[Instructions to follow]: Find each line in the listing below that contains the word "category" and copy those lines.

[Records provided]:
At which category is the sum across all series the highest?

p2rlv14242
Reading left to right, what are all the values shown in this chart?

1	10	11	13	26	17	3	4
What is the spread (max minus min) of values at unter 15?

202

==

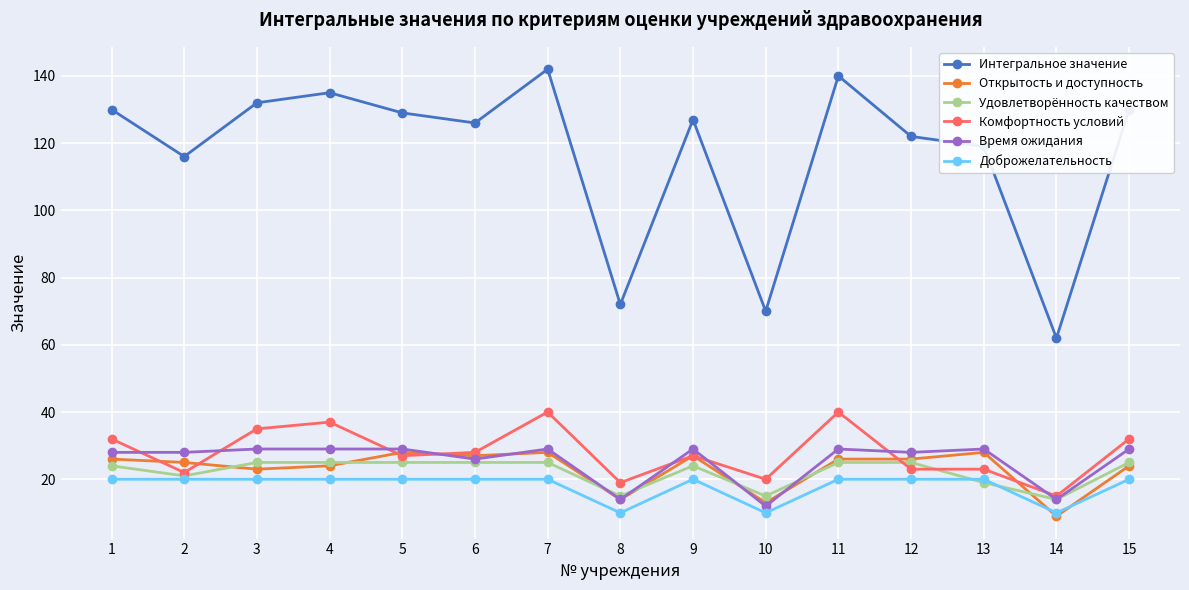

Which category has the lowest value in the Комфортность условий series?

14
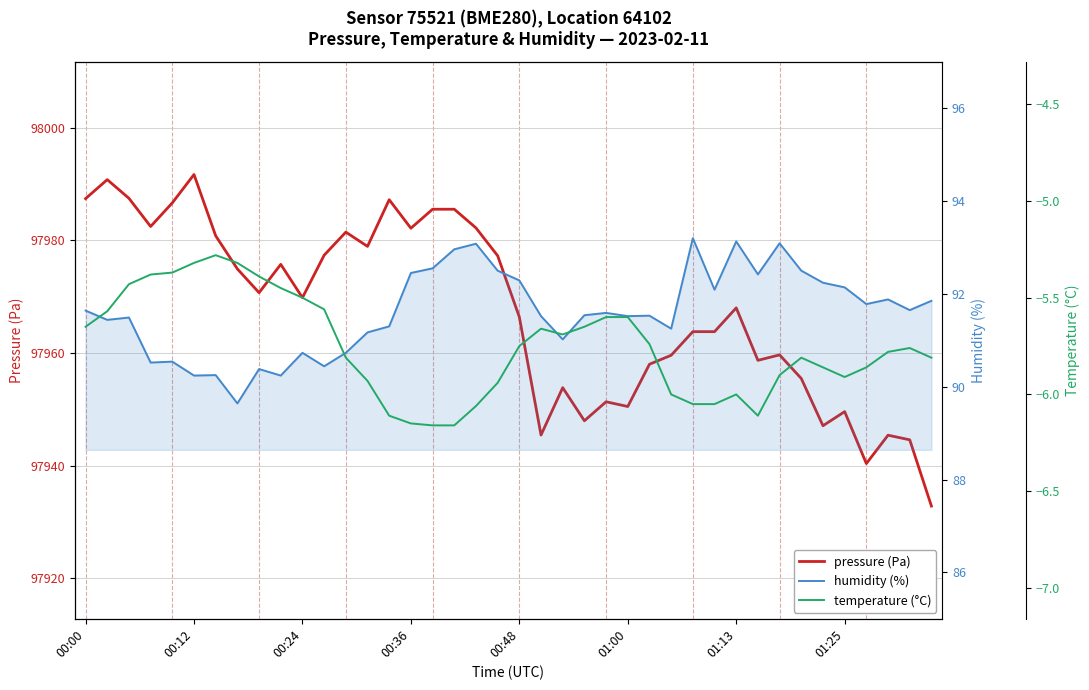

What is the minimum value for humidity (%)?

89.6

[Answer to the exercise]:
At which category is the sum across all series the highest?
Which category has the lowest value in the Комфортность условий series?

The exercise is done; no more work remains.